* _TASK BRIEF_: Copy each of the records exactly.

[EXTRACTED MATERIAL Boundary: Start]

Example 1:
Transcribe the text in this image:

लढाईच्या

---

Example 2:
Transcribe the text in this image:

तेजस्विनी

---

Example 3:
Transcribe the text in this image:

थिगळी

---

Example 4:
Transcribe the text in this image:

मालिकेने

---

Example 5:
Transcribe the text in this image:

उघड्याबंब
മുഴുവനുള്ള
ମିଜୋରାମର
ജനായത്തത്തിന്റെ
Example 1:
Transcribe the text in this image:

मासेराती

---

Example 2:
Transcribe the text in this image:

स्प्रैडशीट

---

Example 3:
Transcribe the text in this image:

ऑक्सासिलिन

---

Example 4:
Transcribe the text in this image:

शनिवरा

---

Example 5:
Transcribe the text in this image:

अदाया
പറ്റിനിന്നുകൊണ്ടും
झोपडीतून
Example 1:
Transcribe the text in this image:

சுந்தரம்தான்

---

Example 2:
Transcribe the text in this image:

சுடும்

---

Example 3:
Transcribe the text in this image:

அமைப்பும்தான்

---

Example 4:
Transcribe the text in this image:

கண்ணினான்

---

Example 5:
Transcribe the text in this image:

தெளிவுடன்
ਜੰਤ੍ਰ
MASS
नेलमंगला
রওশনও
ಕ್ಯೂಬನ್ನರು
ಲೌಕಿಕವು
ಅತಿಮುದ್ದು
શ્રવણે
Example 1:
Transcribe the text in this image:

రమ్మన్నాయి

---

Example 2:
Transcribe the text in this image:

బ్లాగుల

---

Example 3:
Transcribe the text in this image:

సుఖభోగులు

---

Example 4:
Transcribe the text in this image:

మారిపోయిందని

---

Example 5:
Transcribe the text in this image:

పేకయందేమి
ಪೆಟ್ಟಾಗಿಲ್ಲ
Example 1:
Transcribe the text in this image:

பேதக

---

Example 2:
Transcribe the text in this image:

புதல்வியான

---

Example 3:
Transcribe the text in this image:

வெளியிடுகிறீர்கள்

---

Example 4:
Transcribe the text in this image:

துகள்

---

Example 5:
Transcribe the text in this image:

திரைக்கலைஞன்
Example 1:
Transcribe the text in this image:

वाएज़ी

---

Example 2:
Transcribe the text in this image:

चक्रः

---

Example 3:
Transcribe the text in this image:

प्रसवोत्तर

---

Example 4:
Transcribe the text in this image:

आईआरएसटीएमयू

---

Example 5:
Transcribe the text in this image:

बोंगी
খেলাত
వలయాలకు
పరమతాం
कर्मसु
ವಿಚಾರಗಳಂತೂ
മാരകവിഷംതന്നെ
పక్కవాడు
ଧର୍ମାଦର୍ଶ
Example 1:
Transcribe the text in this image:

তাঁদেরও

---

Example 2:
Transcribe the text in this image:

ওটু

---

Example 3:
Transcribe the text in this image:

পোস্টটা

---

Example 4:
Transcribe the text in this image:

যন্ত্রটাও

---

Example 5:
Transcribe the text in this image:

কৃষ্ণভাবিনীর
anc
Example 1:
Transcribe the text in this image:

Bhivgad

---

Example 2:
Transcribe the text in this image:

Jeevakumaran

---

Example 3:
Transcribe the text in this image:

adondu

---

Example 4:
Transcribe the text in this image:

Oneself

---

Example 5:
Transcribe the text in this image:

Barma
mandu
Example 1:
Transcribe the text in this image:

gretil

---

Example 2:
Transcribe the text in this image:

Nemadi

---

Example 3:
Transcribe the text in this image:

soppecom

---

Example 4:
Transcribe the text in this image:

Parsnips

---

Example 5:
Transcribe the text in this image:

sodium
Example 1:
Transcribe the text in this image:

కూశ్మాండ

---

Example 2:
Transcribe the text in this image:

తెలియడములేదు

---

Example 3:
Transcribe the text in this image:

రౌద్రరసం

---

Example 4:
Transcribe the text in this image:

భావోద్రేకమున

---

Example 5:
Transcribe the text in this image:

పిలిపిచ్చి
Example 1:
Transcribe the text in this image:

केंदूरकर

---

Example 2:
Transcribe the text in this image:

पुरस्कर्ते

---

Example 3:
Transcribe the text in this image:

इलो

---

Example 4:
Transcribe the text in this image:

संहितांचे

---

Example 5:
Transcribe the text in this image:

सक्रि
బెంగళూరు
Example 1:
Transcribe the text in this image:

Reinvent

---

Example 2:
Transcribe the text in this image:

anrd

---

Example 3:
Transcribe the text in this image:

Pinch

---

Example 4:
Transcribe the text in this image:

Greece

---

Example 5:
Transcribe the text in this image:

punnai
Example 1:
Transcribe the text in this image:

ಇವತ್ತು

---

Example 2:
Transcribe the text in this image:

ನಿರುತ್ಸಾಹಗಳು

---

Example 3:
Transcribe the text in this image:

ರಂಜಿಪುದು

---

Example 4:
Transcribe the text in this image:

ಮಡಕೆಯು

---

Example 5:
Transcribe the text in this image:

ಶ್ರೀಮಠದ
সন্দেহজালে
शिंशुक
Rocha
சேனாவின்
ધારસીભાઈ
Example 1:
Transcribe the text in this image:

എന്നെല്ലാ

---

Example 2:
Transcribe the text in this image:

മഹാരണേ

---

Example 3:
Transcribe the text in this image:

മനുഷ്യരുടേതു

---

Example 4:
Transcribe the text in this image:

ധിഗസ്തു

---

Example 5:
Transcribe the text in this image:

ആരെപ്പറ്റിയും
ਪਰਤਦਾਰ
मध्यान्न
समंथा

[EXTRACTED MATERIAL Boundary: End]

* _SOLUTION TO THIS TASK_:
Example 1:
Transcribe the text in this image:

लढाईच्या

---

Example 2:
Transcribe the text in this image:

तेजस्विनी

---

Example 3:
Transcribe the text in this image:

थिगळी

---

Example 4:
Transcribe the text in this image:

मालिकेने

---

Example 5:
Transcribe the text in this image:

उघड्याबंब
മുഴുവനുള്ള
ମିଜୋରାମର
ജനായത്തത്തിന്റെ
Example 1:
Transcribe the text in this image:

मासेराती

---

Example 2:
Transcribe the text in this image:

स्प्रैडशीट

---

Example 3:
Transcribe the text in this image:

ऑक्सासिलिन

---

Example 4:
Transcribe the text in this image:

शनिवरा

---

Example 5:
Transcribe the text in this image:

अदाया
പറ്റിനിന്നുകൊണ്ടും
झोपडीतून
Example 1:
Transcribe the text in this image:

சுந்தரம்தான்

---

Example 2:
Transcribe the text in this image:

சுடும்

---

Example 3:
Transcribe the text in this image:

அமைப்பும்தான்

---

Example 4:
Transcribe the text in this image:

கண்ணினான்

---

Example 5:
Transcribe the text in this image:

தெளிவுடன்
ਜੰਤ੍ਰ
MASS
नेलमंगला
রওশনও
ಕ್ಯೂಬನ್ನರು
ಲೌಕಿಕವು
ಅತಿಮುದ್ದು
શ્રવણે
Example 1:
Transcribe the text in this image:

రమ్మన్నాయి

---

Example 2:
Transcribe the text in this image:

బ్లాగుల

---

Example 3:
Transcribe the text in this image:

సుఖభోగులు

---

Example 4:
Transcribe the text in this image:

మారిపోయిందని

---

Example 5:
Transcribe the text in this image:

పేకయందేమి
ಪೆಟ್ಟಾಗಿಲ್ಲ
Example 1:
Transcribe the text in this image:

பேதக

---

Example 2:
Transcribe the text in this image:

புதல்வியான

---

Example 3:
Transcribe the text in this image:

வெளியிடுகிறீர்கள்

---

Example 4:
Transcribe the text in this image:

துகள்

---

Example 5:
Transcribe the text in this image:

திரைக்கலைஞன்
Example 1:
Transcribe the text in this image:

वाएज़ी

---

Example 2:
Transcribe the text in this image:

चक्रः

---

Example 3:
Transcribe the text in this image:

प्रसवोत्तर

---

Example 4:
Transcribe the text in this image:

आईआरएसटीएमयू

---

Example 5:
Transcribe the text in this image:

बोंगी
খেলাত
వలయాలకు
పరమతాం
कर्मसु
ವಿಚಾರಗಳಂತೂ
മാരകവിഷംതന്നെ
పక్కవాడు
ଧର୍ମାଦର୍ଶ
Example 1:
Transcribe the text in this image:

তাঁদেরও

---

Example 2:
Transcribe the text in this image:

ওটু

---

Example 3:
Transcribe the text in this image:

পোস্টটা

---

Example 4:
Transcribe the text in this image:

যন্ত্রটাও

---

Example 5:
Transcribe the text in this image:

কৃষ্ণভাবিনীর
anc
Example 1:
Transcribe the text in this image:

Bhivgad

---

Example 2:
Transcribe the text in this image:

Jeevakumaran

---

Example 3:
Transcribe the text in this image:

adondu

---

Example 4:
Transcribe the text in this image:

Oneself

---

Example 5:
Transcribe the text in this image:

Barma
mandu
Example 1:
Transcribe the text in this image:

gretil

---

Example 2:
Transcribe the text in this image:

Nemadi

---

Example 3:
Transcribe the text in this image:

soppecom

---

Example 4:
Transcribe the text in this image:

Parsnips

---

Example 5:
Transcribe the text in this image:

sodium
Example 1:
Transcribe the text in this image:

కూశ్మాండ

---

Example 2:
Transcribe the text in this image:

తెలియడములేదు

---

Example 3:
Transcribe the text in this image:

రౌద్రరసం

---

Example 4:
Transcribe the text in this image:

భావోద్రేకమున

---

Example 5:
Transcribe the text in this image:

పిలిపిచ్చి
Example 1:
Transcribe the text in this image:

केंदूरकर

---

Example 2:
Transcribe the text in this image:

पुरस्कर्ते

---

Example 3:
Transcribe the text in this image:

इलो

---

Example 4:
Transcribe the text in this image:

संहितांचे

---

Example 5:
Transcribe the text in this image:

सक्रि
బెంగళూరు
Example 1:
Transcribe the text in this image:

Reinvent

---

Example 2:
Transcribe the text in this image:

anrd

---

Example 3:
Transcribe the text in this image:

Pinch

---

Example 4:
Transcribe the text in this image:

Greece

---

Example 5:
Transcribe the text in this image:

punnai
Example 1:
Transcribe the text in this image:

ಇವತ್ತು

---

Example 2:
Transcribe the text in this image:

ನಿರುತ್ಸಾಹಗಳು

---

Example 3:
Transcribe the text in this image:

ರಂಜಿಪುದು

---

Example 4:
Transcribe the text in this image:

ಮಡಕೆಯು

---

Example 5:
Transcribe the text in this image:

ಶ್ರೀಮಠದ
সন্দেহজালে
शिंशुक
Rocha
சேனாவின்
ધારસીભાઈ
Example 1:
Transcribe the text in this image:

എന്നെല്ലാ

---

Example 2:
Transcribe the text in this image:

മഹാരണേ

---

Example 3:
Transcribe the text in this image:

മനുഷ്യരുടേതു

---

Example 4:
Transcribe the text in this image:

ധിഗസ്തു

---

Example 5:
Transcribe the text in this image:

ആരെപ്പറ്റിയും
ਪਰਤਦਾਰ
मध्यान्न
समंथा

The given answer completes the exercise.